Dr. DiChiera was known for his willingness to present contemporary operas; he programmed two every season. One was “Margaret Garner,” commissioned by Michigan Opera, the Cincinnati Opera and Opera Philadelphia and based on Toni Morrison’s novel “Beloved,” with a libretto by Ms. Morrison and music by Richard Danielpour; it had its premiere at the Detroit Opera House in 2005.

Ms. Graves, who sang the title role in “Margaret Garner,” praised Dr. DiChiera for taking risks that the heads of other companies might shy away from.

“People have wonderful ideas that they want to share, and they don’t see the light of day, but he would follow through,” she said in a telephone interview.

Ms. Graves said that Dr. DiChiera had put a lot of time and effort into bringing black audiences to performances, and that his efforts had paid off.

“Never before had I seen so many faces that looked like mine in the opera house, when we premiered this,” Ms. Graves said of “Margaret Garner.” “I was enormously proud of him for taking this art, which has this reputation of being elitist and belonging to the upper echelon, and bringing it to the masses, to educate, entertain and share at the same time.”

Dr. DiChiera (pronounced dee-key-AIR-a) was born on April 8, 1935, in McKeesport, Pa., to Italian immigrant parents. His father, Cosimo, was a laborer, and his mother, Maria (Pezzaniti) DiChiera, cleaned homes. The family moved to Los Angeles when David was 10.

He graduated from Canoga Park High School in Los Angeles in 1952 and went to the University of California, Los Angeles, where he initially studied piano. He received his bachelor’s degree in music and a master’s in composition there and in 1962 completed a doctorate in musicology.

In 1962 Dr. DiChiera took a position as an assistant music professor at Michigan State University, Oakland (now Oakland University), in Rochester, Mich., a Detroit suburb. He later led the university’s music department and worked to bring opera companies to Michigan. But he yearned for a more fixed location for opera.

“The time seemed right to find a home in which to establish a permanent professional opera company in Detroit,” he was quoted as saying in the 2013 monograph. “Of course, there was significant pushback: an opera company in a blue-collar town? A home in the core of a city that had recently experienced devastating riots?”

Dr. DiChiera persuaded American carmakers and other businesses to support what became Michigan Opera Theater. Its first season, in 1971, took place at the Music Hall Theater, an abandoned historic building in downtown Detroit that was slated for demolition before Dr. DiChiera saved and renovated it with money from the Kresge Foundation and Detroit Renaissance, now known as Business Leaders for Michigan.

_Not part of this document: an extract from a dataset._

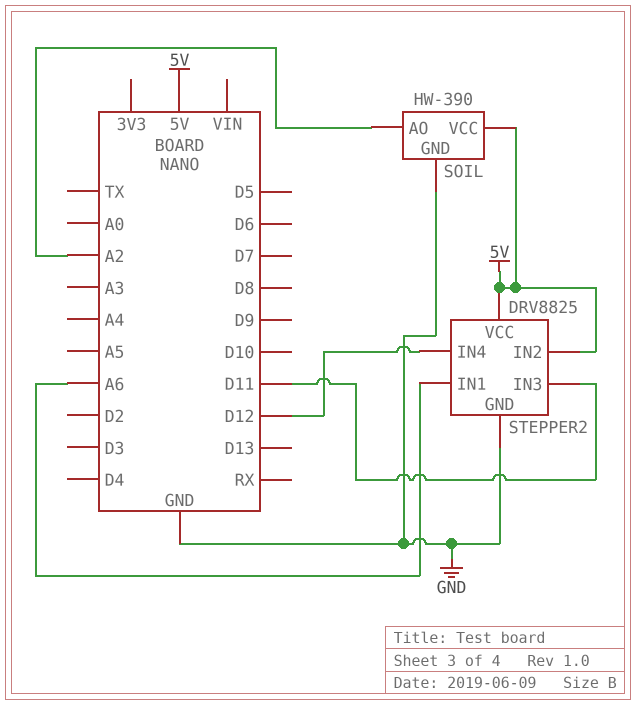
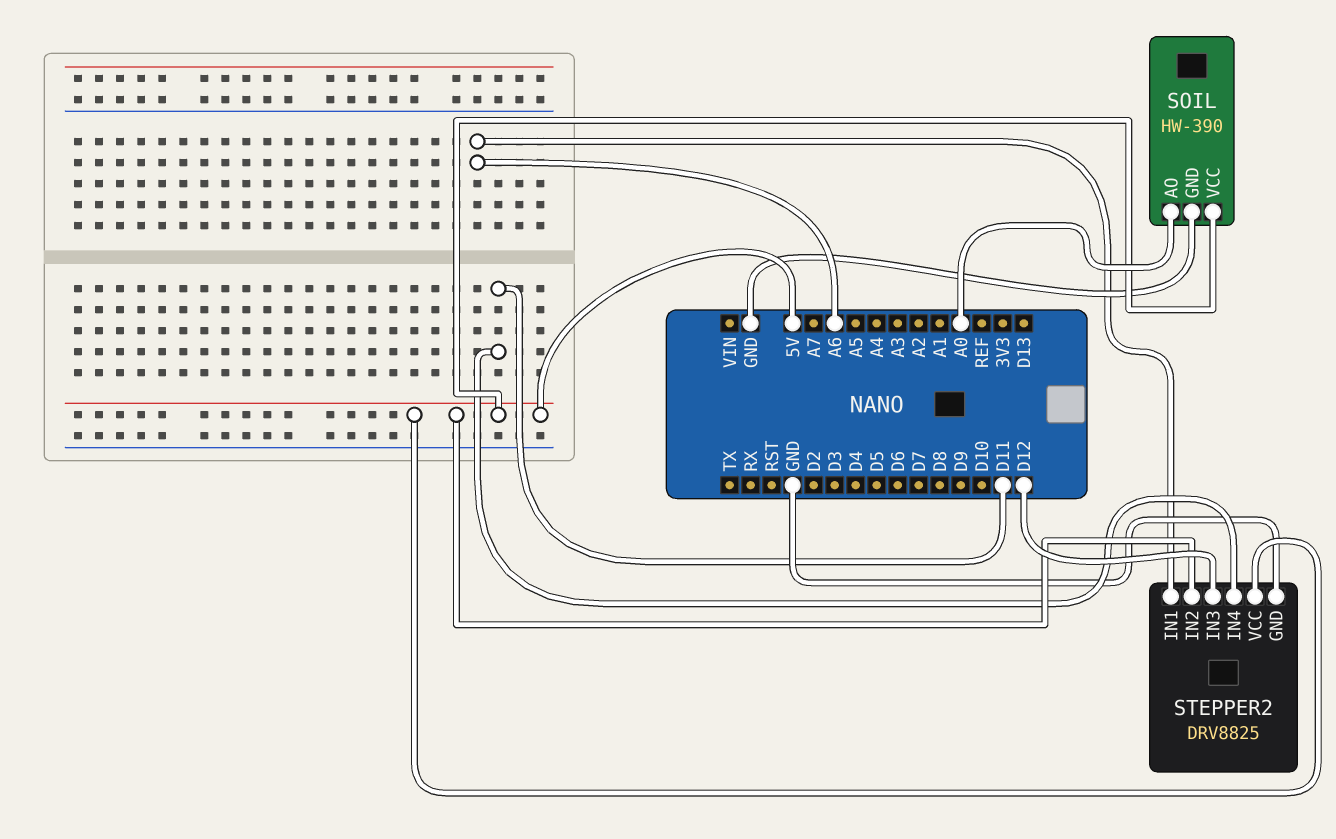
SOIL pin AO: A2 -> A0
STEPPER2 pin IN3: D11 -> D12
STEPPER2 pin IN4: D12 -> D11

He married Karen VanderKloot in 1965. They divorced in 1990. He is survived by a sister, Ellen DiChiera Blumer; two daughters, Lisa and Cristina DiChiera; and three grandchildren.

Michigan Opera Theater had outgrown its original home by 1985 and spent the next seasons staging productions at two different theaters in Detroit. The company found its current home when Dr. DiChiera, who was general director, oversaw the purchase of a theater in the center of Detroit in 1989. The building cost just $600,000 and was in bad shape.

“Everybody thought we were really insane, we had no touch with reality, this was such a forsaken area,” Dr. DiChiera told The New York Times in 1999.

After an investment of more than $75 million and years of work, the Detroit Opera House opened in 1996 with performances by Joan Sutherland and Luciano Pavarotti.

Michigan Opera now puts on five productions a season on an annual budget of around $12 million. The theater also plays host to dance companies.

Dr. DiChiera was Michigan Opera Theater’s chief executive from the company’s inception until he retired from the position in 2014. He continued as artistic director until 2017.

Detroit’s downtown has revived in recent years, leading to the opening of new sports stadiums near the opera house — and to parking shortages. But, Dr. DiChiera said, after decades of trying to establish his company, that was the least of his concerns.

“I’d really rather deal with the problems of where people park,” he said, “than the problem of getting people to come down.”